Subsequently there is increased risk of:

learning difficulties
small stature
secretory otitis media and visual impairment
leukemia
hypothyroidism
Alzheimer disease.

Trisomy 18 (Edwards syndrome)

Incidence is 0.1/1000 live births. Most infants have intrauterine growth restriction. Dysmorphic features include prominent occiput, narrow forehead, small mouth and jaw, short sternum, clenched hands with overlapping digits (Fig. 9.4a), prominent heels and rocker-bottom feet (Fig. 9.4b). Major malformations include heart defects, neural tube defects, omphalocele, esophageal atresia and radial defects. Most die shortly after birth.

c9-fig-0004 — **Fig. 9.4** Characteristic abnormalities of trisomy 18 (Edwards syndrome). (a) Typical clenched hand with overlying digits. (b) Rocker-bottom feet.

Trisomy 13 (Patau syndrome)

Incidence is around 0.7/1000 live births. Dysmorphic features include scalp defects (Fig. 9.5a) and polydactyly.

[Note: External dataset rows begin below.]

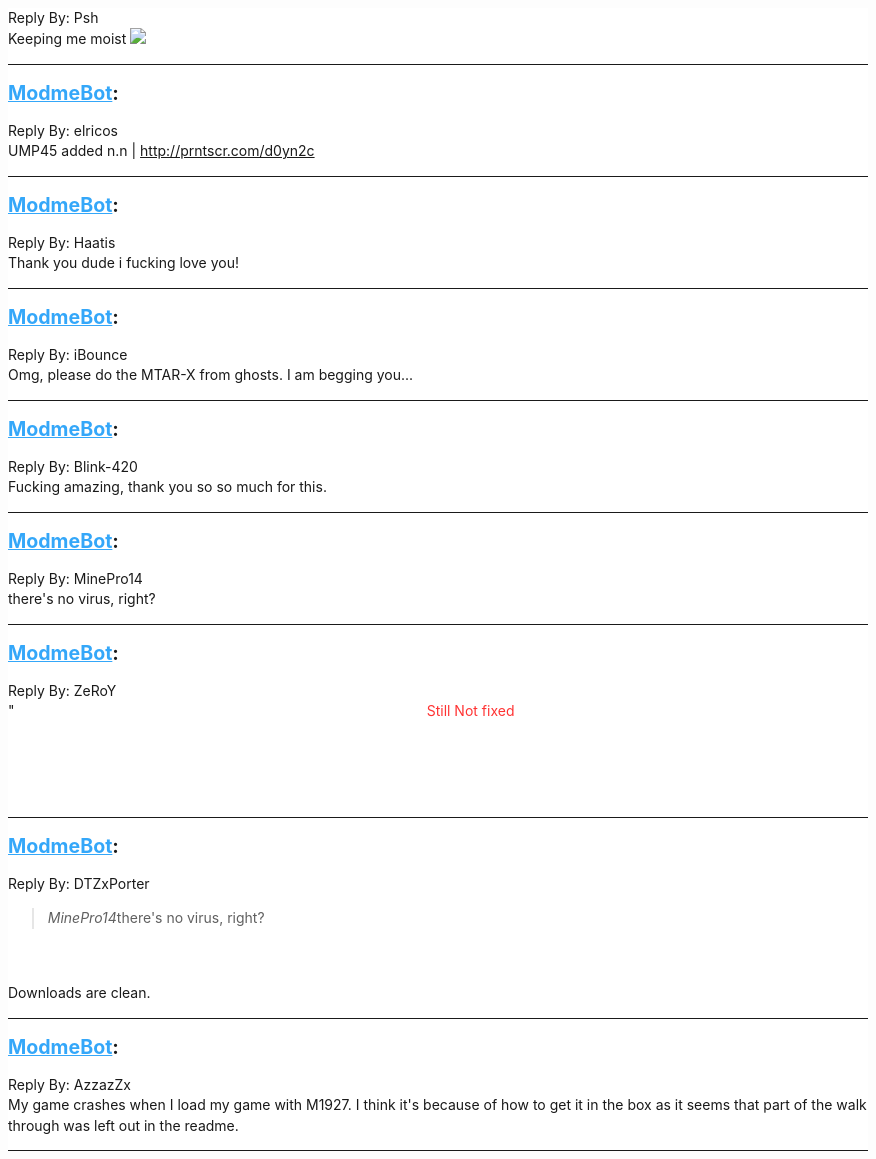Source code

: <p>Reply By: Psh<br />Keeping me moist <img style="max-width: 500px;" src="http://aviacreations.com/modme/emoticons/megusta.png"></p>

---
<strong style="font-size: 1.4em;"><span style="text-decoration: underline;text-decoration-color: #34a7f9;"><span style="color:#34a7f9;">ModmeBot</span></span>:</strong>

<p>Reply By: elricos<br />UMP45 added n.n | <a href="http://prntscr.com/d0yn2c">http://prntscr.com/d0yn2c</a></p>

---
<strong style="font-size: 1.4em;"><span style="text-decoration: underline;text-decoration-color: #34a7f9;"><span style="color:#34a7f9;">ModmeBot</span></span>:</strong>

<p>Reply By: Haatis<br />Thank you dude i fucking love you!</p>

---
<strong style="font-size: 1.4em;"><span style="text-decoration: underline;text-decoration-color: #34a7f9;"><span style="color:#34a7f9;">ModmeBot</span></span>:</strong>

<p>Reply By: iBounce<br />Omg, please do the MTAR-X from ghosts. I am begging you...</p>

---
<strong style="font-size: 1.4em;"><span style="text-decoration: underline;text-decoration-color: #34a7f9;"><span style="color:#34a7f9;">ModmeBot</span></span>:</strong>

<p>Reply By: Blink-420<br />Fucking amazing, thank you so so much for this.</p>

---
<strong style="font-size: 1.4em;"><span style="text-decoration: underline;text-decoration-color: #34a7f9;"><span style="color:#34a7f9;">ModmeBot</span></span>:</strong>

<p>Reply By: MinePro14<br />there&#39;s no virus, right?</p>

---
<strong style="font-size: 1.4em;"><span style="text-decoration: underline;text-decoration-color: #34a7f9;"><span style="color:#34a7f9;">ModmeBot</span></span>:</strong>

<p>Reply By: ZeRoY<br />&quot;<span style="color:#ffffff;">Some guns are glitching when u put away the gun :,v | Status: </span><span style="color:#ff3333;">Still Not fixed</span><span style="color:#ffffff;">| pls help in this xdd&quot;</span><br /><br /><br /><br /><span style="color:#ffffff;">Possibly you have the putaway or pullout anim as looping?</span></p>

---
<strong style="font-size: 1.4em;"><span style="text-decoration: underline;text-decoration-color: #34a7f9;"><span style="color:#34a7f9;">ModmeBot</span></span>:</strong>

<p>Reply By: DTZxPorter<br /><blockquote><em>MinePro14</em>there&#39;s no virus, right?</blockquote><br /><br />Downloads are clean.</p>

---
<strong style="font-size: 1.4em;"><span style="text-decoration: underline;text-decoration-color: #34a7f9;"><span style="color:#34a7f9;">ModmeBot</span></span>:</strong>

<p>Reply By: AzzazZx<br />My game crashes when I load my game with M1927. I think it&#39;s because of how to get it in the box as it seems that part of the walk through was left out in the readme.</p>

---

Major malformations include holoprosencephaly (brain is a single hemisphere), microcephaly, ocular malformations, cleft lip and palate (Fig. 9.5b), heart defects and renal abnormality. Most babies die within 1 month.

c9-fig-0005 — **Fig. 9.5** Characteristic abnormalities of trisomy 13 (Patau syndrome). (a) Scalp defect. (b) Cleft lip and palate.